Generation of seminase fusion proteins and antibody purification was done following Ravi Ram et al. [64] and Cui et al. [65]. Briefly, we generated a 6×His fusion protein containing amino acids 101–200 from seminase-PA using the pDEST17 vector of the Gateway system (Invitrogen). Antibodies were generated in rabbits (Cocalico) as described previously for eight other Drosophila reproductive proteins, including CG11864 [64], and Wisp [65] except that rabbits were immunized with the 6×His-seminase fusion protein. Anti-seminase was affinity purified with a GST fusion protein of amino acids 101–200 of seminase, as described in the above references. Eluted antibodies were stored at −20°C in glycerol (1∶1), and used at a concentration of 1∶250 for Western blot analysis.

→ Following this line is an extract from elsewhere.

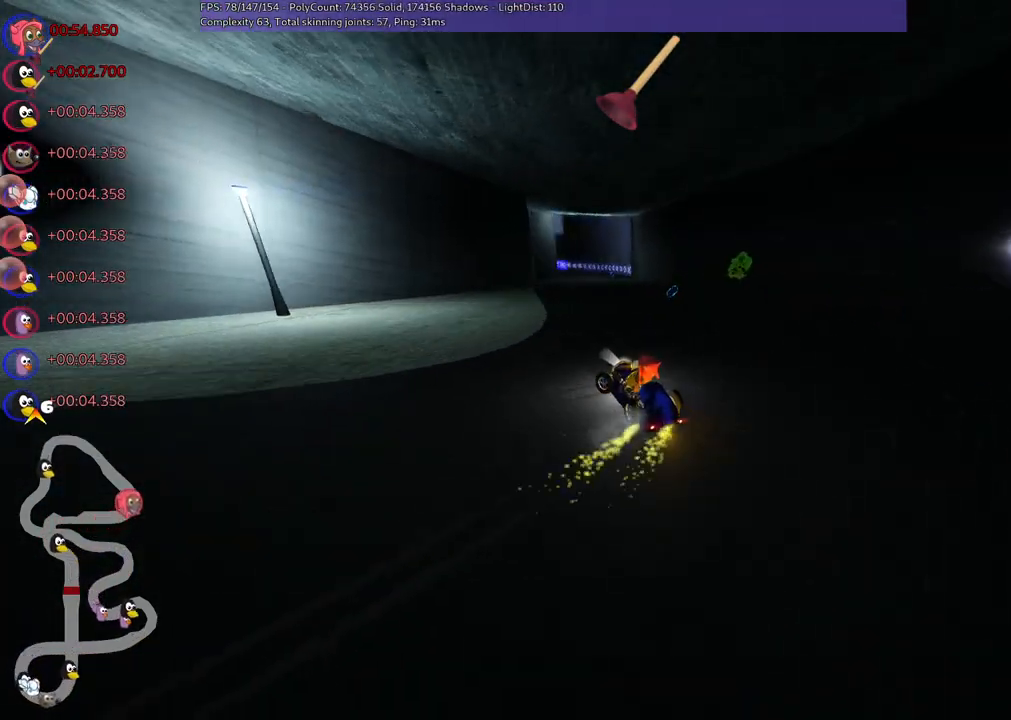
{"keys": ["space", "up"], "events": [[33, "m", "up"], [67, "left", "up"], [167, "n", "down"], [167, "right", "down"], [350, "n", "up"], [350, "right", "up"], [450, "space", "down"]]}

Sample Preparation and Western Blot Analysis

Sample preparation and Western blot analyses in Figure 1A and Figure 5A and 5B were carried out as in Ravi Ram and Wolfner [42]. Samples in other Westerns in this study were prepared similarly, except that they were separated using 5–15% gradient SDS/PAGE. Female reproductive tract samples (RT) are lower reproductive tract extracts (ovaries removed) from 4–6 mated females, unless otherwise noted.

A BCA (bicinchoninic acid) assay (Pierce BCA Protein Assay Kit, Thermo Scientific) was performed to determine the protein loading in Figure 1A. Samples identical to those used for the Western blot were prepared and protein concentration measured relative to a BSA standard, following the manufacturer's guidelines.

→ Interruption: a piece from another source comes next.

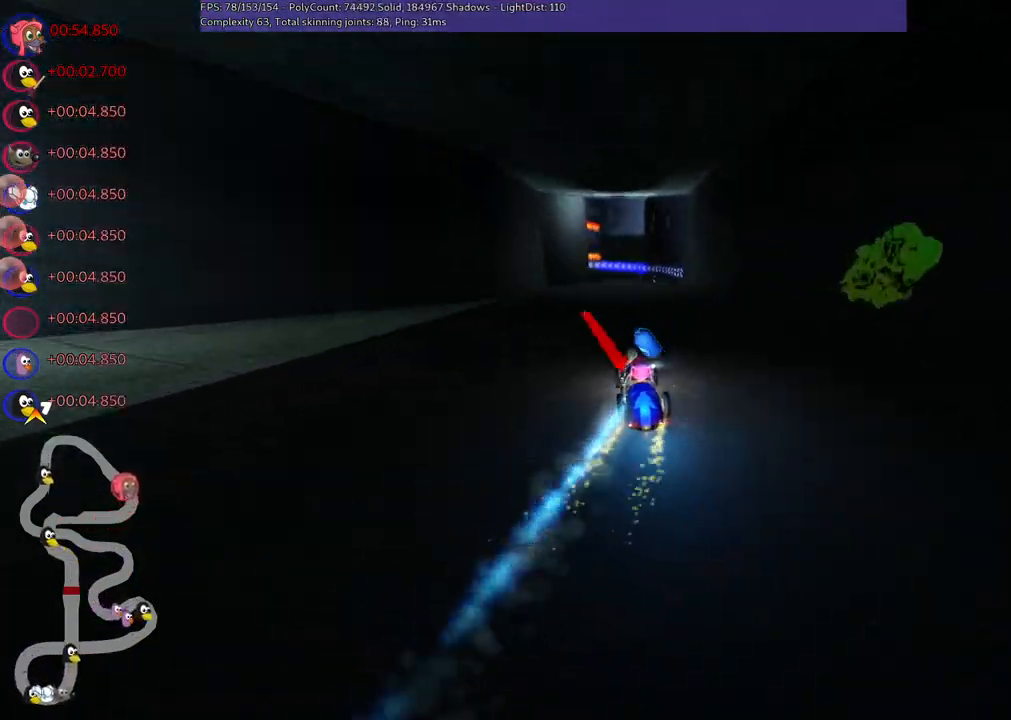
{"keys": ["right", "up"], "events": [[50, "space", "up"], [317, "n", "down"], [317, "right", "down"], [417, "n", "up"]]}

Fecundity/Fertility Assays

Number of eggs laid daily by mated females (fecundity) and number of progeny produced from those eggs (fertility) were quantified as in Ravi Ram and Wolfner [36]. Assays for the effect of seminase on fecundity and fertility were carried out three times for each independent insertion line, each time with 15–24 females measured for both knock down and control treatments. CG4815 knock down- and control-mated females were also measured for both fertility and fecundity, as a control for the VDRC background. Two assays were carried out with this line, each time with 7–12 females measured for each treatment. Hatchability was determined by dividing number of progeny by number of eggs (fertility/fecundity) [36]. Inspection of the data revealed non-significant variation in egg laying due to experimental block, so data were pooled across blocks. The effect of seminase or CG4815 knockdown on total 10-day egg laying was tested with a Poisson regression model (using the R function ‘glm()’. The statistical tests for hatchability were the same, except a Binomial regression was used.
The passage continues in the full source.